Thanks to its exceptionally efficient design, this technology allows IT to add more processors at will to IBM Power System — up to eight processors total, for as many as 64 cores in a single system.
Each processor has its own level two and level three cache, which are used to buffer key information or instructions, and each processor has its own power requirements as well, which must be carefully managed for optimal results. Each processor can, in this sense, be considered almost a separate processing world of its own.
Thanks to IBM’s SMP Interconnect Fabric, those separate worlds are unified — and not just unified per se, but also in an optimal fashion. In a perfect world, adding new processors to an SMP-capable system would result in a linear scaling of service performance; that is, more computational power would be created in direct proportion to the processors added. Thanks to the efficiency of IBM’s interconnect fabric, linear scaling is very close to the outcome you will receive.
If the processor count goes up by 20 percent, then the computational capability of the IBM Power System receiving those new processors will also climb by roughly 20 percent.

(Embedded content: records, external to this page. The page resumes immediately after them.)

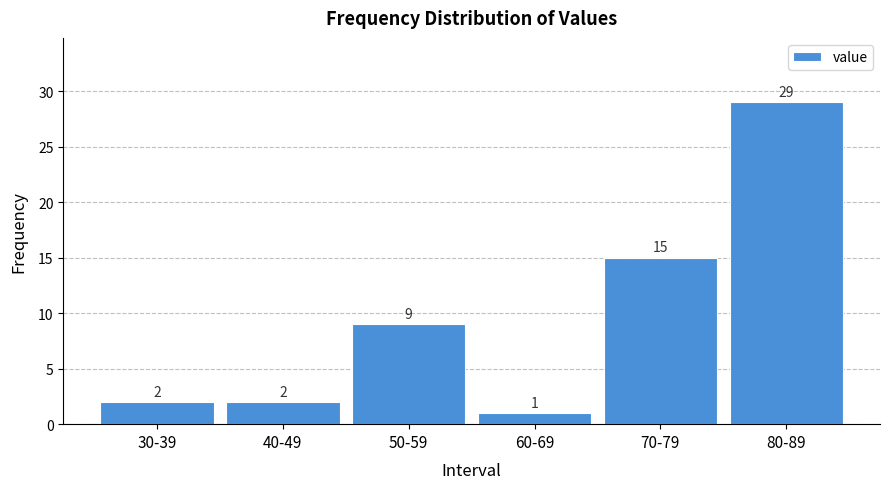

Reading left to right, what are all the values shown in this chart?

2	2	9	1	15	29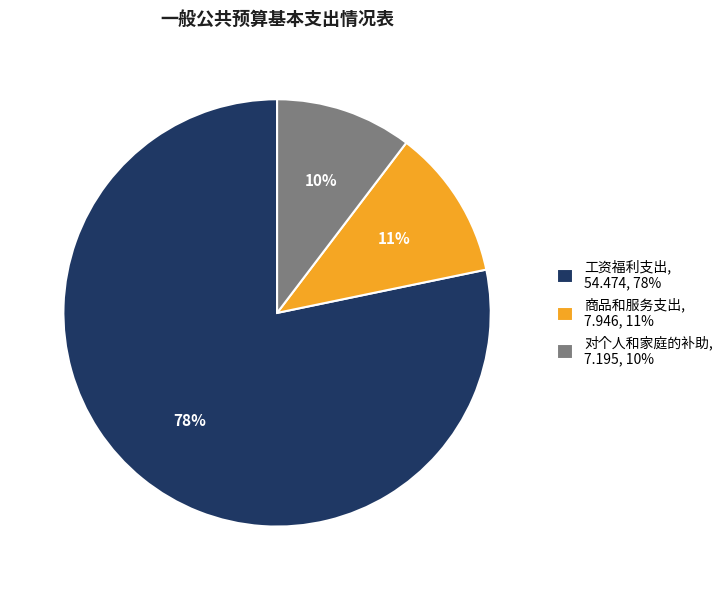

To the nearest percent, what portion does 商品和服务支出 represent?

11%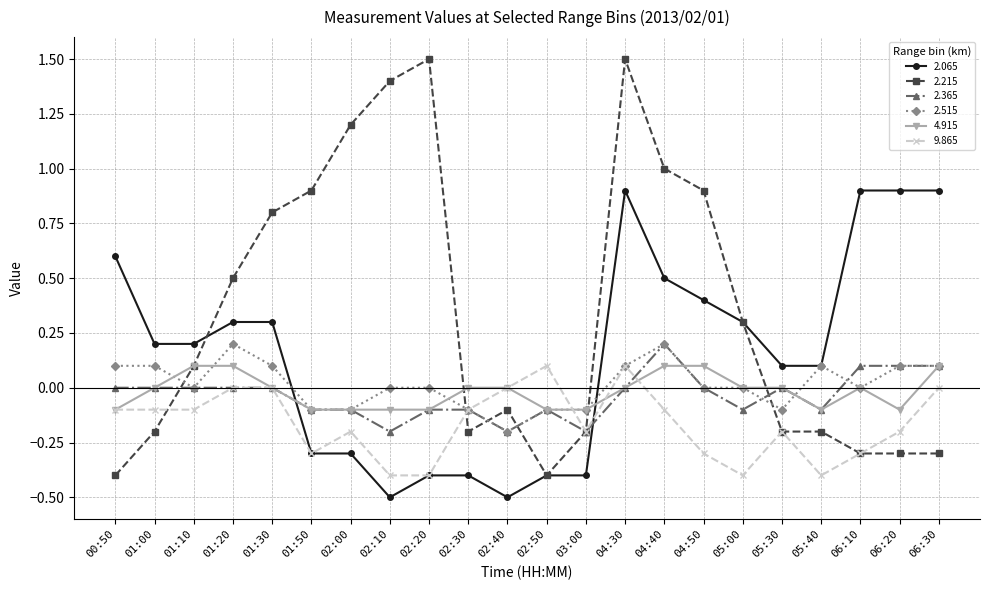

What is the approximate value of 2.065 at 04:30?

0.9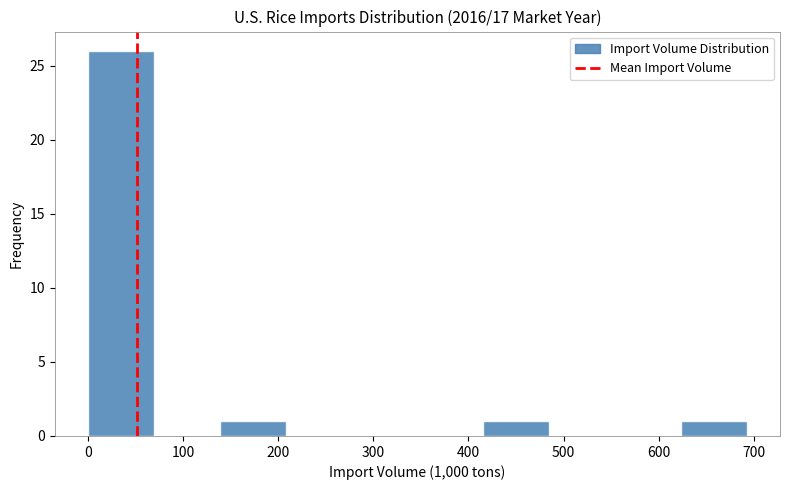

Over which range of the x-axis is the bar tallest?

0 to 70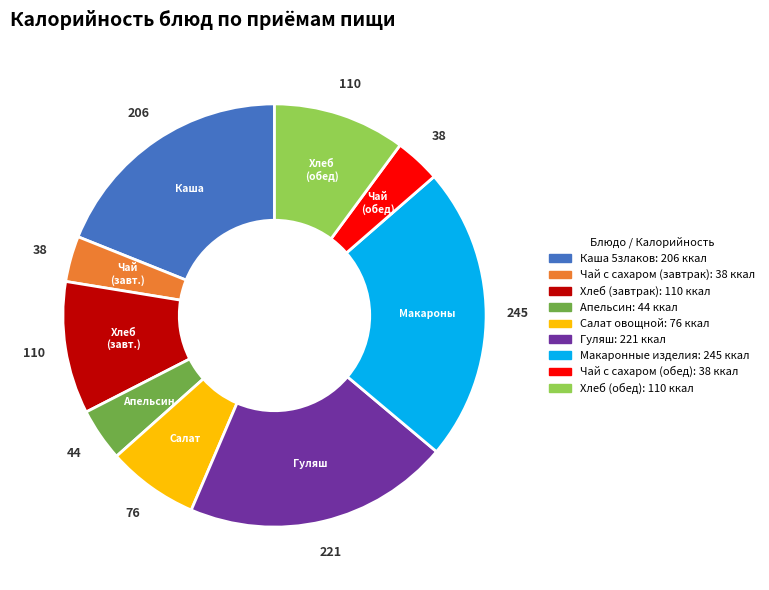

Is Каша 5злаков the majority of the pie?

No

That’s a claim few other system vendors can make because their fabric implementations aren’t as efficient, and added processors will not yield nearly as linear a performance gain.
In sum, then, SMP fabric represents one more way IBM has empowered organizations to get superior, more finely-tuned performance for unpredictable business workloads — by allowing them to add more computational power to IBM Power Systems exactly when they need it, and then leverage that power very efficiently for more scalable, responsive services.